Dataset extract:
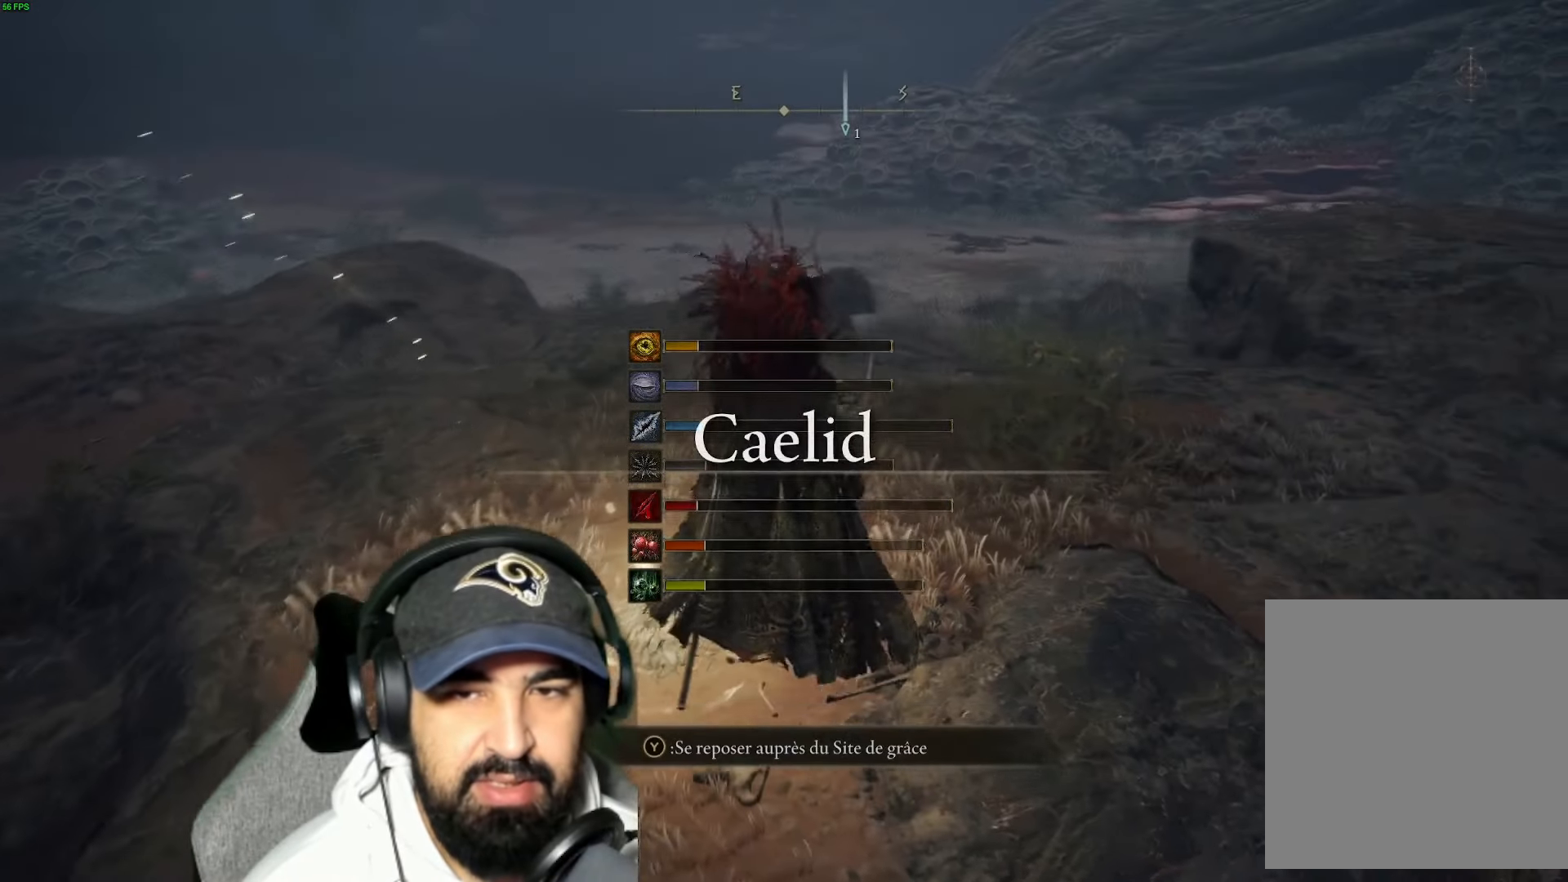
{"buttons": ["B"], "left_stick": "up", "right_stick": "center", "events": [[366, "B", "down"]]}
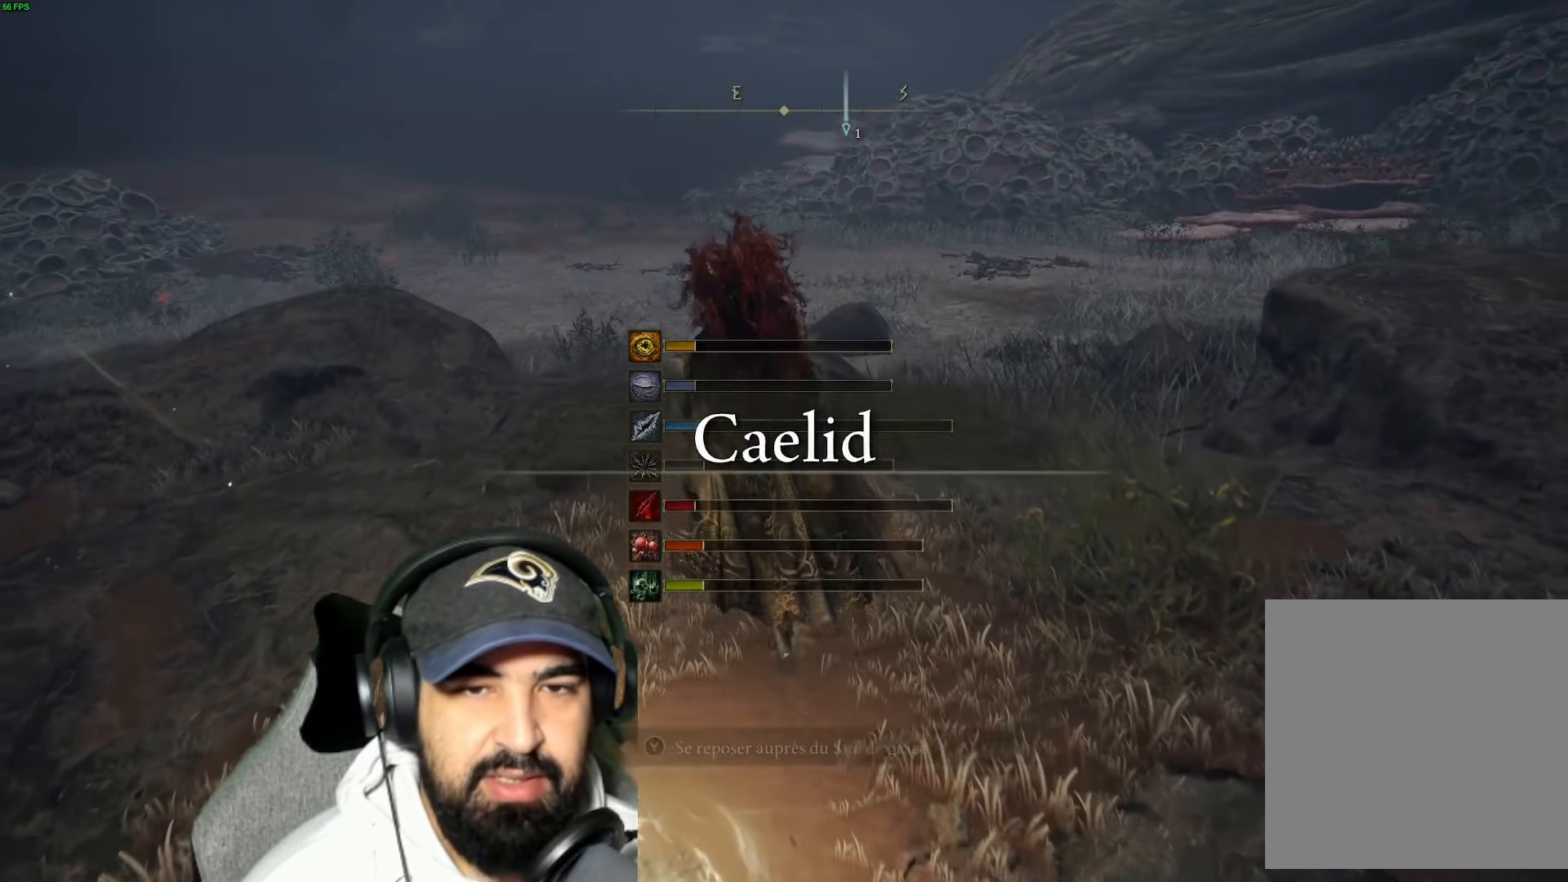
{"buttons": ["B"], "left_stick": "up", "right_stick": "center", "events": []}
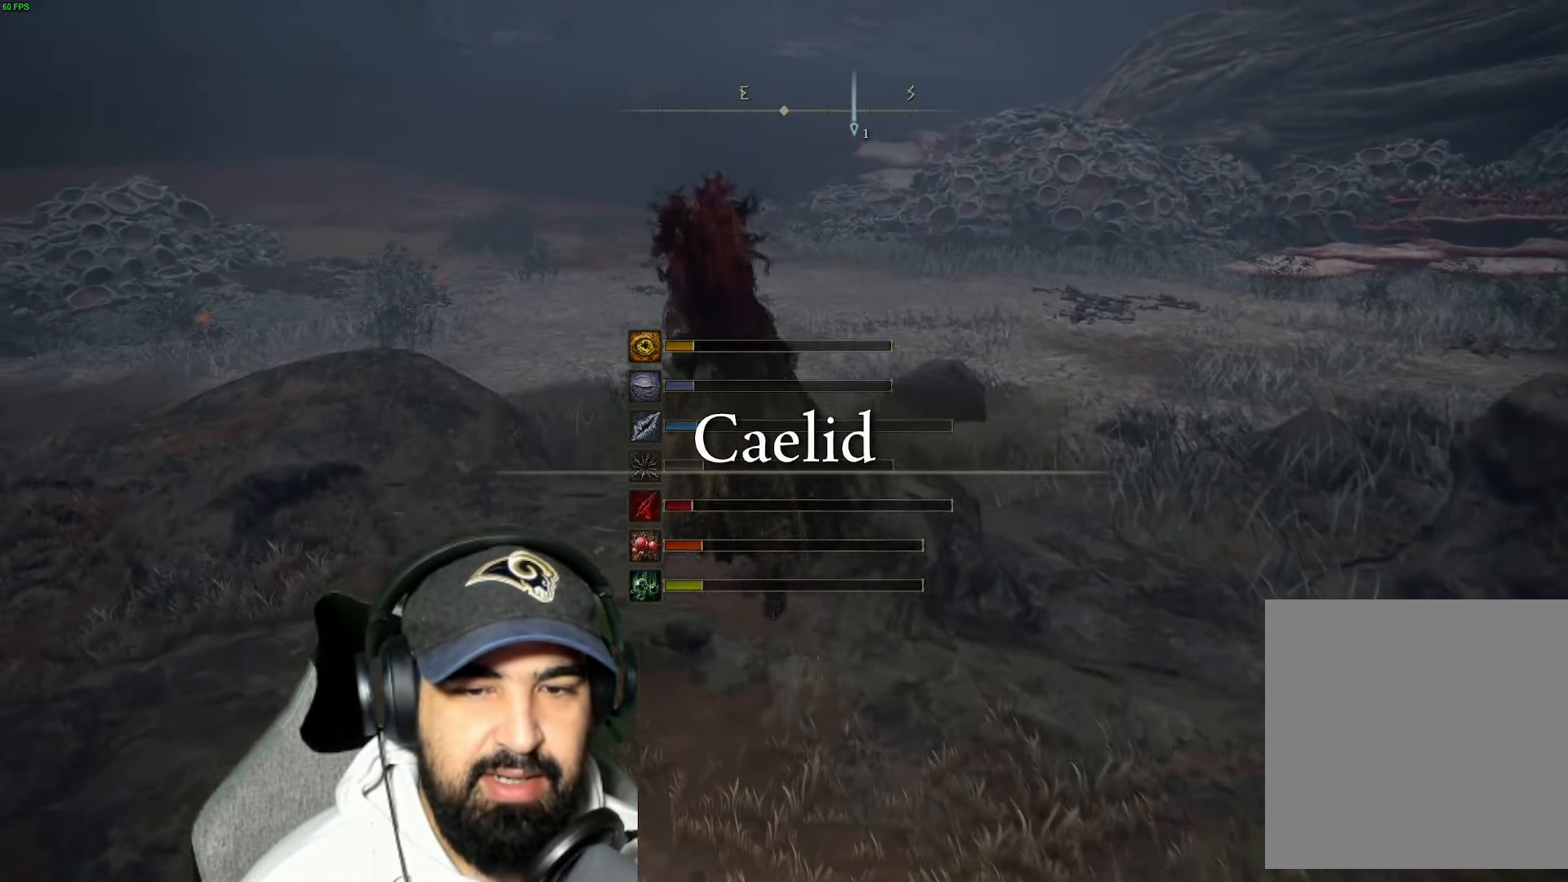
{"buttons": [], "left_stick": "up", "right_stick": "center", "events": [[433, "B", "up"]]}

Exercise instructions: The listing above should be repeated word for word, pictures removed.

Solution below:
{"buttons": ["B"], "left_stick": "up", "right_stick": "center", "events": [[366, "B", "down"]]}
{"buttons": ["B"], "left_stick": "up", "right_stick": "center", "events": []}
{"buttons": [], "left_stick": "up", "right_stick": "center", "events": [[433, "B", "up"]]}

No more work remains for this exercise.